Technology
(Uyghurs Solidarity Campaign/ Facebook)
China's campaign against ethnic Uyghurs extends well beyond its borders, with Chinese agents tracking, harassing, and threatening members of the Muslim community in 22 nations, revealed a new report from a rights advocacy group—Uyghur Human Rights Project.
The UHRP advocates the rights of the Uyghur people—Turkic-speaking Muslims from the Central Asian region and the largest population lives in China's autonomous Xinjiang region.
The 65-page report—titled "‘Your Family Will Suffer’; How China Is Hacking, Surveilling and Intimidating Uyghurs in Liberal Democracies”—published in collaboration with the UHRP, a nonprofit located in Washington, DC and the academic exchange group Oxus Society for Central Asian Affairs, is based on survey data from Uyghurs residing all over the world.
The recently released report adds more than 5,500 warnings and threats to individuals and their families in 22 countries to an already-existing database of surveillance, harassment and intimidation actions against ethnic Uyghurs.
They surveyed Uyghurs residing in diaspora communities in liberal democracies spanning North America, Asia, and Europe.
The report highlighted that 95.8 per cent of surveyed people said they felt threatened, with 73.5 per cent saying they had faced digital risks, threats, or other types of online harassment. Members of Uyghur communities around the world are concerned about their safety, with 89.7 per cent of respondents saying they want to learn more about security.
According to Radio Free Asia, Omer Kanat, executive director of the UHRP said, “The scale of China’s transnational repression of Uyghurs is breathtaking. From the rendition of individuals to the everyday online threats, there is no peace for Uyghurs living overseas.”
As per Peter Irwin, who is the senior programme officer for advocacy and communications at the UHRP, cyberattacks, internet harassment and public smear campaigns are among the strategies used by Chinese operatives.
Similarly, Bradley Jardine, who is the director of research at the Oxus Society for Central Asian Affairs, said that the breadth and reach of China's state-backed hackers and intelligence operations have grown in nations that shelter Uyghurs since 2014.
The Chinese government initiated a "strike hard" campaign against "terrorist" acts in Xinjiang's western region in May 2014 that included police raids on Uyghur homes, limitations on Islamic activities and restrictions on the Uyghur people's culture and language, according to RFA.
Since 2017, China has detained up to 1.8 million Uyghurs and other Muslim minorities in a network of detention camps ostensibly serving as vocational training institutes. The camps are at the heart of a repressive campaign that includes forced birth control, as well as forced labour and has sparked accusations of genocide and crimes against humanity in Western countries.

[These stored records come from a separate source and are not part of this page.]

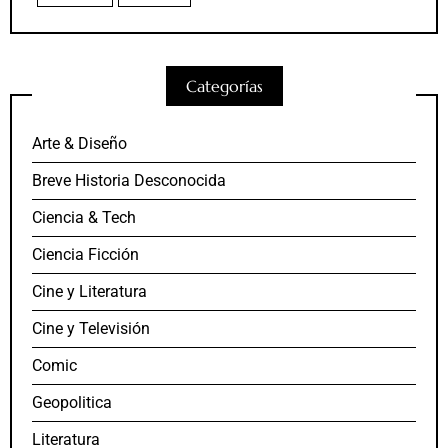
Categorías
Arte & Diseño
Breve Historia Desconocida
Ciencia & Tech
Ciencia Ficción
Cine y Literatura
Cine y Televisión
Comic
Geopolitica
Literatura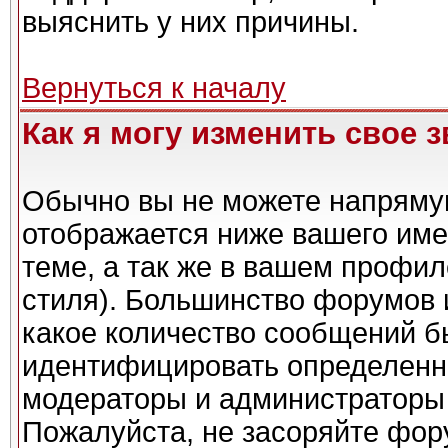
выяснить у них причины.
Вернуться к началу
Как я могу изменить свое 
Обычно вы не можете напрямую
отображается ниже вашего име
теме, а так же в вашем профил
стиля). Большинство форумов 
какое количество сообщений б
идентифицировать определенн
модераторы и администраторы 
Пожалуйста, не засоряйте фо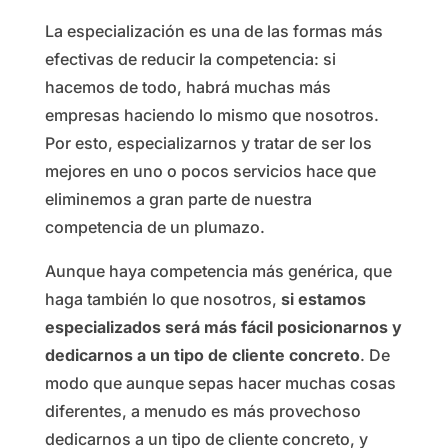
La especialización es una de las formas más
efectivas de reducir la competencia: si
hacemos de todo, habrá muchas más
empresas haciendo lo mismo que nosotros.
Por esto, especializarnos y tratar de ser los
mejores en uno o pocos servicios hace que
eliminemos a gran parte de nuestra
competencia de un plumazo.
Aunque haya competencia más genérica, que
haga también lo que nosotros,
si estamos
especializados será más fácil posicionarnos y
dedicarnos a un tipo de cliente concreto
. De
modo que aunque sepas hacer muchas cosas
diferentes, a menudo es más provechoso
dedicarnos a un tipo de cliente concreto, y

According to Jardine, “If democracies do not act to ensure the civil liberties of vulnerable communities within their borders, a vital China policy constituency will be forced into silence — emboldening the CCP [Chinese Communist Party] to continue challenging the fundamental human rights that impact us all.”
The newly published report suggested that respective governments should accept more Uyghur migrants and punish Chinese people who commit acts of transnational repression.
While echoing the same recommendation, UHRP’s Irwin said: “Governments have a role to play. They have an obligation to ensure that in some cases their own citizens are protected from this kind of intimidation and harassment.”
However, the report also noted that the private sector should also monitor digital threats on internet platforms in all key languages, including Uyghur, Chinese and Turkish, as well as build technologies to detect state-actor harassment.